Ormai volato negli States da una decina di giorni (il giorno è stato il 25/9), Matteo Boniciolli ha parlato di questa nuova esperienza americana – alla Don Bosco Prep, in Indiana – a Piero Guerrini di Tuttosport. Un estratto dell’intervista.

“Ho ricevuto un'offerta da un amico che era agente, David Maravilla, attuale ad di Don Bosco Prep a Crown Point, Indiana. Sfumata una trattativa con un club europeo, ho accettato, anche perché mi consentono, se ricevo un'offerta, di andare via.
Cos’è una Prep? Negli Usa il sistema formativo non ha buchi. Finite le superiori, chi non ha voti accademici, chi non è pronto a livello cestistico, chi arriva dall'estero, può fare un anno suppletivo di Prep, preparazione. I genitori pagano, circa 25.000 dollari. Quest'anno tocca ai ragazzi del 2000/01. Sono capo allenatore associato.
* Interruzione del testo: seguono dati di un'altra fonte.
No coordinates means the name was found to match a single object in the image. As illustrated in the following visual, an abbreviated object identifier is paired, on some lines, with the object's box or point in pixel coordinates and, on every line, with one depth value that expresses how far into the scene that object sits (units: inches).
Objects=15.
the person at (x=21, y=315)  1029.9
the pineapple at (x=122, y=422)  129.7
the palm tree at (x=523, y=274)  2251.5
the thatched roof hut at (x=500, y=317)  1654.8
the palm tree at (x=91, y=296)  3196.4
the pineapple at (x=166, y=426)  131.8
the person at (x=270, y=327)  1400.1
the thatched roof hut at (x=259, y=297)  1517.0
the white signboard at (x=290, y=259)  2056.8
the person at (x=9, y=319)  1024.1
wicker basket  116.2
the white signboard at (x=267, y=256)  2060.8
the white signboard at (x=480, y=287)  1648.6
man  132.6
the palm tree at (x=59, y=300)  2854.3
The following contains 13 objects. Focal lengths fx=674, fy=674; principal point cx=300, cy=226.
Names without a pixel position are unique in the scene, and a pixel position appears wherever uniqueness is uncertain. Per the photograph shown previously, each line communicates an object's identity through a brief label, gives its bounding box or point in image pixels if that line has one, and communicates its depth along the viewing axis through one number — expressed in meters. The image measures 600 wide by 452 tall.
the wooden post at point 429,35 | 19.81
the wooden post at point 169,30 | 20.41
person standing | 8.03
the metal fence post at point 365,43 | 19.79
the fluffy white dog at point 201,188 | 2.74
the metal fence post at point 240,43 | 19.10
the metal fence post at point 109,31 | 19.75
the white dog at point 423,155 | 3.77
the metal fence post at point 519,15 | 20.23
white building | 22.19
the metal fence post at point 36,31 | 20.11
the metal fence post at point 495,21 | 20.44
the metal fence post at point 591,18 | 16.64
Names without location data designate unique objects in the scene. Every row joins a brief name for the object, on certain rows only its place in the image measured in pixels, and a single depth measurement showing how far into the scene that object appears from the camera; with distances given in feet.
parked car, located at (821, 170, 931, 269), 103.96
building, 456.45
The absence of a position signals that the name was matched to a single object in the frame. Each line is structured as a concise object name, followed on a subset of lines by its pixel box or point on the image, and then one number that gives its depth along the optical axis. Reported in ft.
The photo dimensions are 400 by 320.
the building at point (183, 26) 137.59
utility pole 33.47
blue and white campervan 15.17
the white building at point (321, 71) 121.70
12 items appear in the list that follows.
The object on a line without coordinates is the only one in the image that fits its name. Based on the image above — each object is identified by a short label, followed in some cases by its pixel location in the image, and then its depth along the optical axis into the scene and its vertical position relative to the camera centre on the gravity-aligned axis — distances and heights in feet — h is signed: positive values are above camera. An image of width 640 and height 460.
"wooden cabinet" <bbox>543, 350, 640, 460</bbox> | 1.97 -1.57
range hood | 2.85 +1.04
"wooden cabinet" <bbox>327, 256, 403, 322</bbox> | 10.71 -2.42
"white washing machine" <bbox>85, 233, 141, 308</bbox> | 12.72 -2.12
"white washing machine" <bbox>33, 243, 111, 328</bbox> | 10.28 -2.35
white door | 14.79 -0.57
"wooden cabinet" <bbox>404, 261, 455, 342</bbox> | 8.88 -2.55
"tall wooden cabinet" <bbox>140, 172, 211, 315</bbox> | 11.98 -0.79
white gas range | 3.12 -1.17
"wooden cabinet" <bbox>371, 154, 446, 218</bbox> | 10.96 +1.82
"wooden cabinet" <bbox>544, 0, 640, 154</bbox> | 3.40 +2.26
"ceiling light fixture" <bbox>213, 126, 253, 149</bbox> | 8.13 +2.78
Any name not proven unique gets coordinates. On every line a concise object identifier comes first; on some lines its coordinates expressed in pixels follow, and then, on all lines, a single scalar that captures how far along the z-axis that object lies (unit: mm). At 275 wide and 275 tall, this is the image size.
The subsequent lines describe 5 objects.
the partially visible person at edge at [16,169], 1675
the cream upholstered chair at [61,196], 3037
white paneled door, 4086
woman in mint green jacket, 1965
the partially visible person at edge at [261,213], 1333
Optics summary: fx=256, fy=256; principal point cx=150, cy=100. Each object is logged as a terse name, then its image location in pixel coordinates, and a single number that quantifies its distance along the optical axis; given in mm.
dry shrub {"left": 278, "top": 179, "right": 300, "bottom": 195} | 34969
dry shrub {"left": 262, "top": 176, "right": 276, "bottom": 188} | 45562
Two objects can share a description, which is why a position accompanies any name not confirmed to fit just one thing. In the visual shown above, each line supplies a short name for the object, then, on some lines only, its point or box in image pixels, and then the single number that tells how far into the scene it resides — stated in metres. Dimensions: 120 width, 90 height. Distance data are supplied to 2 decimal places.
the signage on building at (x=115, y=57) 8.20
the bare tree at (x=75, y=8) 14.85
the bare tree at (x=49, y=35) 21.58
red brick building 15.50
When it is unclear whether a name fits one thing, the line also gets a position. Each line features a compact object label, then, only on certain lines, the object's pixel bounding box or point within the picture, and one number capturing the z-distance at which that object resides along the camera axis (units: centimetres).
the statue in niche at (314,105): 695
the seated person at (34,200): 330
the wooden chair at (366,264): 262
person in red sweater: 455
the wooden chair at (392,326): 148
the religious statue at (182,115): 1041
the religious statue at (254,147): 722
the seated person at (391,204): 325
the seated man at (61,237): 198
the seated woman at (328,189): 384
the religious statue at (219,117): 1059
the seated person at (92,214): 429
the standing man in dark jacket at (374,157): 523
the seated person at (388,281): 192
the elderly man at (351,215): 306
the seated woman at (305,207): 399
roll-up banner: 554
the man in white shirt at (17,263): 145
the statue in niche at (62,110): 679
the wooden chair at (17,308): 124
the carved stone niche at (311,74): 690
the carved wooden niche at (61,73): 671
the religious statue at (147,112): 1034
La scuola ha scelto come coach un ragazzo di 30 anni molto bravo di origini greche, Nico Panousis. Ma pensa alla sua formazione e mi ha chiesto di affiancarlo. Dirigo gran parte degli allenamenti. Mi diverto.
Perché questa scelta? Perché mi piace esplorare diverse culture e diverse culture cestistiche, è la mia terza esperienza dopo Ostenda e Astana. L’altematìva era restare a casa ad aspettare una chiamata. Per un triestino venire nell'Indiana, patria del basket è un'opportunità incredibile. In auto posso raggiungere De Paul, ho ricevuto lettera di invito agli allenamenti degli Indiana Pacers, sono circondato da college. I ragazzi giocano una stagione vera, oltre ad allenarsi due volte al giorno in gruppo e fare sedute individuali. Ad ogni allenamento abbiamo osservatori di college. Degli 11 giocatori, 9 il prossimo anno riceveranno offerta da di divisioni. Potrei restare fino a marzo, ma se mi arriva un'offerta parto, perché lo stipendio permette solo di vivere. Fosse diverso resterei a vita.
La differenza con l’Italia? Purtroppo, si vede dal dibattito politico in cui si discute dal cuneo fiscale ai polli, nel nostro Paese e non solo nello sport si pensa al qui e ora, solo l’immediato. Negli Usa tutti pensano a programmare la crescita dei giocatori, perfino nella Nba Se non si recupera una visione di prospettiva, in ogni aspetto della vita per i giovani non ci sarà spazio. Visti i costi, i grandi club disinvestono dalle giovanili.”